La oración es expresión de vida interior
La adoración de Dios es la garantía de la pureza del espíritu. Mientras el hombre adore; mientras se incline ante Dios como ante Aquel que “es digno de recibir la gloria, el honor y el poder”, porque Él es el Verdadero y el Santo, estará a resguardo de la mentira.
La pureza y la salud de espíritu constituyen la fortaleza más grande para la mente, pero también -teniendo en cuenta la condición humana- lo más vulnerable y lo más sujeto a seducción en el plano del ser. Necesitan protección. Tiene que haber algo por lo cual el espíritu humano pueda discernir siempre lo verdadero de lo falso, lo puro de lo impuro. Que el hombre no haga lo que ha discernido como justo, es malo y lo hace “reo de juicio”. Sin embargo es mucho más terrible la confusión en la relación con la verdad misma; la mentira que entenebrece ya la mirada, porque está asentada en el espíritu. Por eso tiene que haber algo por lo cual el corazón se renueve continuamente en la verdad, el espíritu se purifique, la mirada se aclare, la persona tome conciencia de sus obligaciones. Eso es la adoración. No hay nada más importante para el hombre que aprender a inclinarse ante Dios con todo su ser interior; despejarle espacio para que Él ingrese y sea el Verdadero, precisamente porque Él es digno de serlo. Pensar, concebir interiormente que Dios, en virtud de Su verdad, es digno de adoración infinita y total, es algo santo y grande, algo que cura de raíz.

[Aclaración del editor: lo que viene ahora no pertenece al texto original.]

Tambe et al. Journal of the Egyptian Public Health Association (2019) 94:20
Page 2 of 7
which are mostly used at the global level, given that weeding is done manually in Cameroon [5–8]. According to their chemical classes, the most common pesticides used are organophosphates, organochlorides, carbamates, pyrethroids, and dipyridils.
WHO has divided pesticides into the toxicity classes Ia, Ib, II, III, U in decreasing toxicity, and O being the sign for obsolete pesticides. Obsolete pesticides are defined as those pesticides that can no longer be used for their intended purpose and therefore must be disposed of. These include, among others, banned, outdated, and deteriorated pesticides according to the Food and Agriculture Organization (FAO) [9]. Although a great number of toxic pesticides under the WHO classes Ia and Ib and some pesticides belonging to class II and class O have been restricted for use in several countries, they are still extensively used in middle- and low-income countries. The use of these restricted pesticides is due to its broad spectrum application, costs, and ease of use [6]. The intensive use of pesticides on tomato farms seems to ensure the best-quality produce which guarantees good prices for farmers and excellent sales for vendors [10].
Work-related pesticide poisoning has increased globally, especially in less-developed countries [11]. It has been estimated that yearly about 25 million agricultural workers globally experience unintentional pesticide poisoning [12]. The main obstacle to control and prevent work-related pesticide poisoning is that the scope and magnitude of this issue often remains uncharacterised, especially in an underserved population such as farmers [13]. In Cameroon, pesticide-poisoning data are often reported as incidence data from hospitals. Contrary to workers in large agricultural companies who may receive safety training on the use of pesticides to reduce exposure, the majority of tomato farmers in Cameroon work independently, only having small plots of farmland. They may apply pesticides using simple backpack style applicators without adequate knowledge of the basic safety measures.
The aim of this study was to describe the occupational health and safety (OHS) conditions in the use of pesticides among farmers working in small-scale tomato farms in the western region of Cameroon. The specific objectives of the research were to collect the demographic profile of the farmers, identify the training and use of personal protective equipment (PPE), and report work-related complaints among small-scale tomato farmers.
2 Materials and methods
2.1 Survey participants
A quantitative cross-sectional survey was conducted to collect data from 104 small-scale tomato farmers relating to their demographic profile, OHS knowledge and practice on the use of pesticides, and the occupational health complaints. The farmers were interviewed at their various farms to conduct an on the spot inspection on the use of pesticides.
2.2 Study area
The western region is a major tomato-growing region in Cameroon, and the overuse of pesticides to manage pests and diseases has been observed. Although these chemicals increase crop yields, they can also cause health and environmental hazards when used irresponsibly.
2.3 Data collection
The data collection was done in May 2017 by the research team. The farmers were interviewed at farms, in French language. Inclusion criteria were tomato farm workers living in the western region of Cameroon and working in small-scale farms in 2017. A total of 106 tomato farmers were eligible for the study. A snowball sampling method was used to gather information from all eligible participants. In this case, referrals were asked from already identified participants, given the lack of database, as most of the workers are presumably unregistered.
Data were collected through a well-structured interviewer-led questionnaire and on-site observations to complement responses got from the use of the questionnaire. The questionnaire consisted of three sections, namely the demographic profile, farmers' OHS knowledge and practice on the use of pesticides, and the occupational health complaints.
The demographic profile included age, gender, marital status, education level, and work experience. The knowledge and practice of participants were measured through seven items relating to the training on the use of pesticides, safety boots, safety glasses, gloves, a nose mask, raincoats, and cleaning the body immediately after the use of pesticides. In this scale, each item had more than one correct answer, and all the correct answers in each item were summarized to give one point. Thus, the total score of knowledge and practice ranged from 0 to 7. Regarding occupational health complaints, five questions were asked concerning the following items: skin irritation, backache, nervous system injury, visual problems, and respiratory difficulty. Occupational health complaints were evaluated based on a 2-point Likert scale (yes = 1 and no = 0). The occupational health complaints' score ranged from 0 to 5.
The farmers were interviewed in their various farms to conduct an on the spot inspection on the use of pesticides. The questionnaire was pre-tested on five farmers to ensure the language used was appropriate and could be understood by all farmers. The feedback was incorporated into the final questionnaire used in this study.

En estas meditaciones hemos hablado poco de cosas prácticas. Nuestra mira estuvo puesta siempre en la comprensión de Cristo. Pero aquí diremos algo práctico precisamente porque hemos enfocado algo de la realidad última que sostiene nuestra existencia. Deberíamos obligarnos al cultivo de la adoración. Hay dos tiempos del día que son especialmente significativos para ello: la mañana y la tarde. Nosotros, hombres de hoy, no percibimos ya con fuerza su significado, porque ni el despuntar de la luz ni la caída de la noche revisten ya el poder que tenían sobre el hombre que estaba más fuertemente vinculado a la naturaleza. Pero de alguna manera también nosotros sentimos, sin tomar conciencia cabal de ello, que en el inicio del día se recrea el inicio de nuestra vida, y que el fin del día anticipa el fin de nuestra vida. Estos son los tiempos apropiados para la adoración; es entonces cuando debemos practicarla. Practicar, vale decir, no sólo realizarla cuando nos sintamos motivados a ello. La oración no sólo es expresión de vida interior que quiere aflorar, sino también acción del hombre que se educa a sí mismo.

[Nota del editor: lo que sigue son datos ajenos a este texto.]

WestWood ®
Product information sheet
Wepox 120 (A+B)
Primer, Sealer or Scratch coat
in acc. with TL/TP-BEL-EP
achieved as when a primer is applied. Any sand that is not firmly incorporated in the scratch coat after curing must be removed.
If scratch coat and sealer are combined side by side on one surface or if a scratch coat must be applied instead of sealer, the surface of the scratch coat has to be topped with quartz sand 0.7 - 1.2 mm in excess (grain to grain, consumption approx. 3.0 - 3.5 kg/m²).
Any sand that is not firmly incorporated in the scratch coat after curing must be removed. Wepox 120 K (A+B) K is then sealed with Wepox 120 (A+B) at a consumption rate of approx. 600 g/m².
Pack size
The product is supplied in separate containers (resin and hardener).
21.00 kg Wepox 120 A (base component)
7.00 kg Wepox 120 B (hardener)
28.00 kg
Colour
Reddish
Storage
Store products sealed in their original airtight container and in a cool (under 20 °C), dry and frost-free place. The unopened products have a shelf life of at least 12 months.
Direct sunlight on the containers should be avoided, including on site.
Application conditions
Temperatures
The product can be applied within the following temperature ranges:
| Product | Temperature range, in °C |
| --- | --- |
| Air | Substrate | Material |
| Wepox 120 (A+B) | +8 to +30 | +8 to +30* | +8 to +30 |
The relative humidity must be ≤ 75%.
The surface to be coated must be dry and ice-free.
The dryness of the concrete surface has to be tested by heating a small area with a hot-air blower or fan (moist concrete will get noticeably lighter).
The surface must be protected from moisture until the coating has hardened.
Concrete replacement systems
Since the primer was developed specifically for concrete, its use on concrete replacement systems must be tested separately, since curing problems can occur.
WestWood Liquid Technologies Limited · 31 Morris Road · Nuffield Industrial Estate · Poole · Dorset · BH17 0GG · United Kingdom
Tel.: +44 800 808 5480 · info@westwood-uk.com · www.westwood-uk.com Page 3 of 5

Adorar a Dios no nos resulta fácil por naturaleza, sino que tenemos que aprenderlo; y para ello hay que ejercitarse. Arrodillarnos y tomar conciencia de que Dios es y reina; de que Él es digno de tener todo el poder: es Digno de ser Dios… Quizás descubramos una gran dulzura en el pensamiento de que Dios es digno de ser Dios. Meditando este pensamiento, los santos ardían de amor.
Si necesitamos fórmulas de adoración, busquémoslas en la Sagrada Escritura. En el Apocalipsis (4, 1-11) hemos aprendido una. En el capítulo séptimo hallamos otra: “Y todos los Ángeles que estaban en pie alrededor del trono de los ancianos y de los cuatro Vivientes, se postraron delante del trono, rostro en tierra, y adoraron a Dios diciendo: Amén, alabanza, gloria, sabiduría, acción de gracias, honor, poder y fuerza, a nuestro Dios por los siglos de los siglos. Amén” (7, 11-12)… Entre los Salmos hay algunos magníficos, transidos de adoración. Así mismo en los profetas se encuentran textos admirables… Pero quizás las palabras broten espontáneamente de nosotros. O nuestro corazón no necesite de palabras, y se incline colmado de saber y de respeto. Pero también puede suceder que nos sintamos embotados, cansados o mal dispuestos. En esos momentos ya será algo el hecho de ponerse en presencia de Dios y permanecer un rato -expresémoslo de la manera más sencilla- con una actitud de respeto. Esos momentos tendrán efecto sobre nuestra vida, generarán verdad; especialmente cuando los hagamos fructificar en acciones concretas: por ejemplo, dejar de decir una mentira porque Dios es la verdad; o hacerle justicia al prójimo porque Dios está sentado en el trono de su santidad.
Guardini, Romano, El Señor. Meditaciones sobre la persona y la vida de Jesucristo, Lumen, Buenos Aires, 2000, p.639.